Nickells Lab // Publications // Dec 01 2017

PubMed ID: 29204649

Author(s): Nickells RW, Schmitt HM, Maes ME, Schlamp CL. AAV2-mediated transduction of the mouse retina after optic nerve injury. Invest Ophthalmol Vis Sci. 2017 Dec 1;58(14):6091-6104. doi: 10.1167/iovs.17-22634. PMID 29204649

Journal: Investigative Ophthalmology & Visual Science, Volume 58, Issue 14, 12 2017

Purpose Gene therapy of retinal ganglion cells (RGCs) has promise as a powerful therapeutic for the rescue and regeneration of these cells after optic nerve damage. However, early after damage, RGCs undergo atrophic changes, including gene silencing. It is not known if these changes will deleteriously affect transduction and transgene expression, or if the therapeutic protein can influence reactivation of the endogenous genome.

Methods Double-transgenic mice carrying a Rosa26-(LoxP)-tdTomato reporter, and a mutant allele for the proapoptotic Bax gene were reared. The Bax mutant blocks apoptosis, but RGCs still exhibit nuclear atrophy and gene silencing. At times ranging from 1 hour to 4 weeks after optic nerve crush (ONC), eyes received an intravitreal injection of AAV2 virus carrying the Cre recombinase. Successful transduction was monitored by expression of the tdTomato reporter. Immunostaining was used to localize tdTomato expression in select cell types.
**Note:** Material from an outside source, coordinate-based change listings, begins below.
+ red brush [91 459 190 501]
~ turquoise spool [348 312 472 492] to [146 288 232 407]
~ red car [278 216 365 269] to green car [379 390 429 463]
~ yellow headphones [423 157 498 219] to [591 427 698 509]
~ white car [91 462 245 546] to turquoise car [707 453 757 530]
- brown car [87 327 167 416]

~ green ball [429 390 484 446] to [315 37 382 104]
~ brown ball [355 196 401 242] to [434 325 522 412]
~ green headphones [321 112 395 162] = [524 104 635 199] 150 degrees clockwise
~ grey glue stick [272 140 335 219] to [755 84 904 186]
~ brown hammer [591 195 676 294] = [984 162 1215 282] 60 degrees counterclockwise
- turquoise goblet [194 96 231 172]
Results Successful transduction of RGCs was achieved at all time points after ONC using AAV2 expressing Cre from the phosphoglycerate kinase (Pgk) promoter, but not the CMV promoter. ONC promoted an increase in the transduction of cell types in the inner nuclear layer, including Müller cells and rod bipolar neurons. There was minimal evidence of transduction of amacrine cells and astrocytes in the inner retina or optic nerve.

Conclusions Damaged RGCs can be transduced and at least some endogenous genes can be subsequently activated. Optic nerve damage may change retinal architecture to allow greater penetration of an AAV2 virus to transduce several additional cell types in the inner nuclear layer.